Dennison, who lives at the Beach, said she appreciates Whole Foods' emphasis on health and the environment, as well as its benefits, including 401(k) and profit-sharing plans. Her salary started at $12 an hour, she said. "The potential to grow is there. It's a salary coming in all the time, not haphazardly as it is in real estate. It's something I can count on."
Dennison said she lost her home last year to foreclosure. "Look at the other people here," she said. "So many of them were on the verge of losing everything or already did. When they came here, it offered a new horizon."
It's nearly impossible to arrive at an exact number of new jobs. Even some development directors say they're not privy to every expansion in their cities.
Some job estimates are long-range. Green Mountain Coffee Roasters plans to employ 800 people at its new manufacturing and distribution center in Windsor within four years, spokeswoman Katie Gilroy said in an email. Now it has 115 employees, she said.

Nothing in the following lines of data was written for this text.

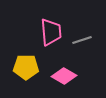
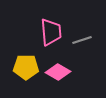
pink diamond: moved 6 px left, 4 px up
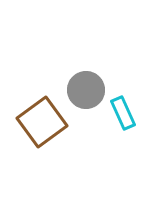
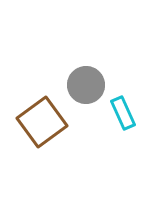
gray circle: moved 5 px up
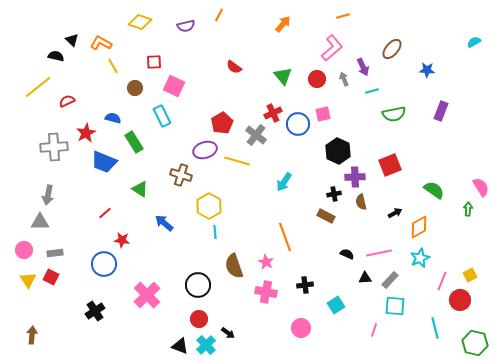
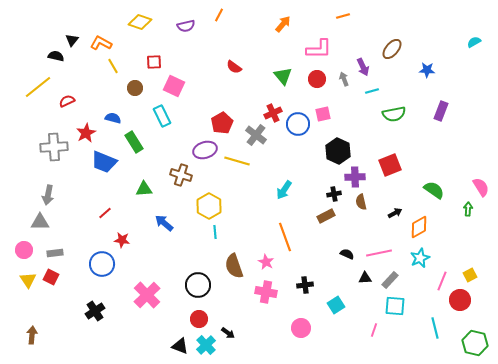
black triangle at (72, 40): rotated 24 degrees clockwise
pink L-shape at (332, 48): moved 13 px left, 1 px down; rotated 40 degrees clockwise
cyan arrow at (284, 182): moved 8 px down
green triangle at (140, 189): moved 4 px right; rotated 36 degrees counterclockwise
brown rectangle at (326, 216): rotated 54 degrees counterclockwise
blue circle at (104, 264): moved 2 px left
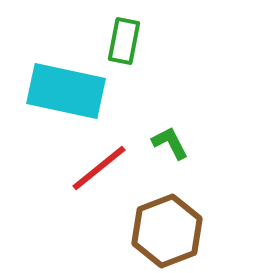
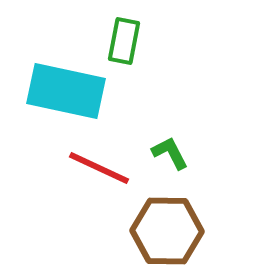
green L-shape: moved 10 px down
red line: rotated 64 degrees clockwise
brown hexagon: rotated 22 degrees clockwise
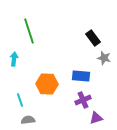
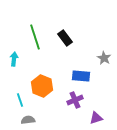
green line: moved 6 px right, 6 px down
black rectangle: moved 28 px left
gray star: rotated 16 degrees clockwise
orange hexagon: moved 5 px left, 2 px down; rotated 20 degrees clockwise
purple cross: moved 8 px left
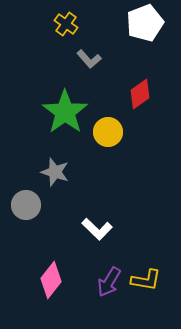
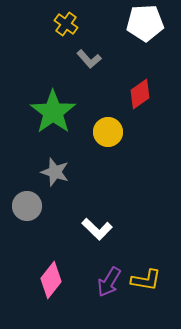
white pentagon: rotated 18 degrees clockwise
green star: moved 12 px left
gray circle: moved 1 px right, 1 px down
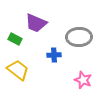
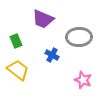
purple trapezoid: moved 7 px right, 4 px up
green rectangle: moved 1 px right, 2 px down; rotated 40 degrees clockwise
blue cross: moved 2 px left; rotated 32 degrees clockwise
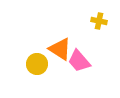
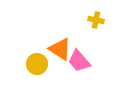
yellow cross: moved 3 px left, 1 px up
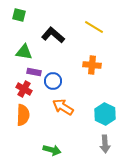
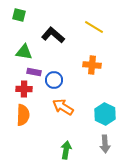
blue circle: moved 1 px right, 1 px up
red cross: rotated 28 degrees counterclockwise
green arrow: moved 14 px right; rotated 96 degrees counterclockwise
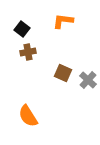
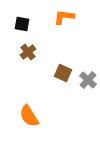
orange L-shape: moved 1 px right, 4 px up
black square: moved 5 px up; rotated 28 degrees counterclockwise
brown cross: rotated 28 degrees counterclockwise
orange semicircle: moved 1 px right
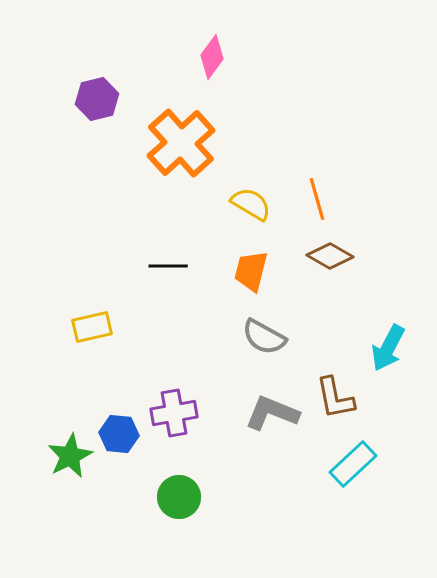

The numbers usually pan out, development directors said. "More times than not, they're either right on the money or sometimes we get a few more jobs than we initially anticipated," said Wright from Chesapeake.
Xerox Corp. said in August that it would add 300 employees to its call center in Chesapeake. It ended up adding 450, spokesman Alexander Charles said in an email.

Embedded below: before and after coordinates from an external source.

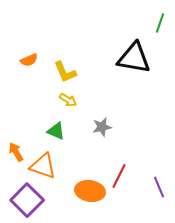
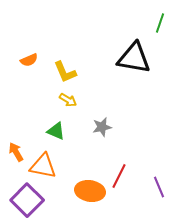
orange triangle: rotated 8 degrees counterclockwise
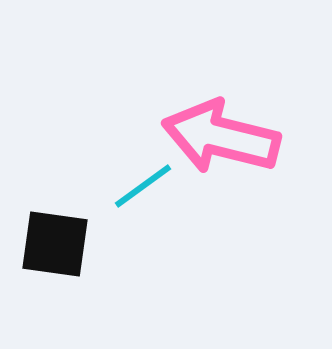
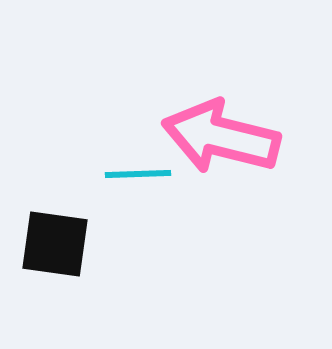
cyan line: moved 5 px left, 12 px up; rotated 34 degrees clockwise
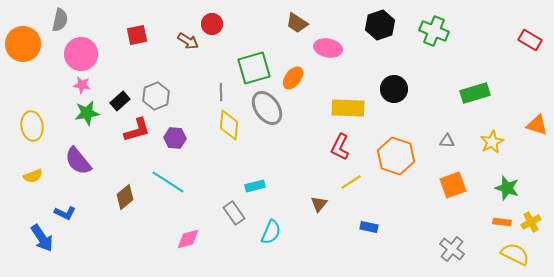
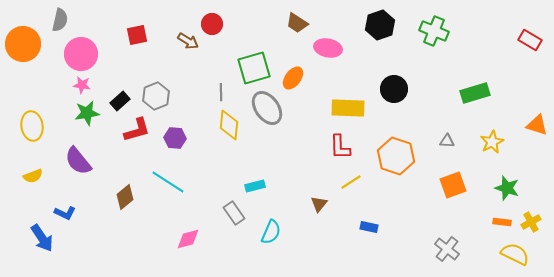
red L-shape at (340, 147): rotated 28 degrees counterclockwise
gray cross at (452, 249): moved 5 px left
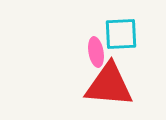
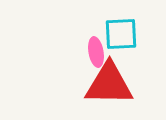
red triangle: moved 1 px up; rotated 4 degrees counterclockwise
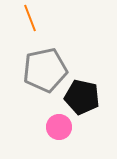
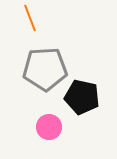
gray pentagon: moved 1 px up; rotated 9 degrees clockwise
pink circle: moved 10 px left
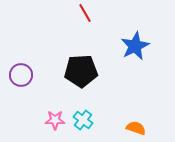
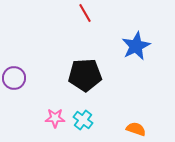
blue star: moved 1 px right
black pentagon: moved 4 px right, 4 px down
purple circle: moved 7 px left, 3 px down
pink star: moved 2 px up
orange semicircle: moved 1 px down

Not all of the victories equate to big numbers. Wright pointed to Sumitomo Machinery Corp. of America's decision to expand its local presence.
"Other U.S. operations were considered for this expansion," he said, "but they decided to bring it here." Sumitomo has added 13 jobs so far to its Chesapeake manufacturing plant and opened a distribution center in Suffolk, employing 20, said James Travers, vice president of business operations.
Suffolk reported more than 300 jobs at other new distribution centers. "There are some highly paid managers and technology people that have to keep these things running," Koch said. "To the extent that there's some stability to them, these are attractive jobs."
Portsmouth's major gain is the probable development of a shopping center, anchored by a Kroger supermarket, on the site of the former I.C. Norcom High School property. That would bring 600 full- and part-time jobs to the city, said Patrick Small, Portsmouth's economic development director.
Aside from the jobs, Small said, the development would provide at least two huge benefits: more tax revenue for the city and greater convenience for its residents.
Norfolk's job growth also has hinged on retail. But that doesn't mean the city isn't going after "higher-paying opportunities," Rigney said. He pointed to high-tech gains in downtown Norfolk, where the software development firm xTuple added about 20 jobs in 2012.
Manufacturing experienced growth in almost every area. Western Tidewater was the biggest winner, with Green Mountain's start and the reopening of the International Paper mill near Franklin.
"I don't think any economy can be sustainable unless it's able to produce tangible goods," said Hall, the development coordinator at the Beach, where two manufacturers, IMS-Gear and Labels Unlimited, announced 151 new jobs. "A lot of people just want high-tech jobs. But a skilled machinist can pretty much write their ticket in any community around the world."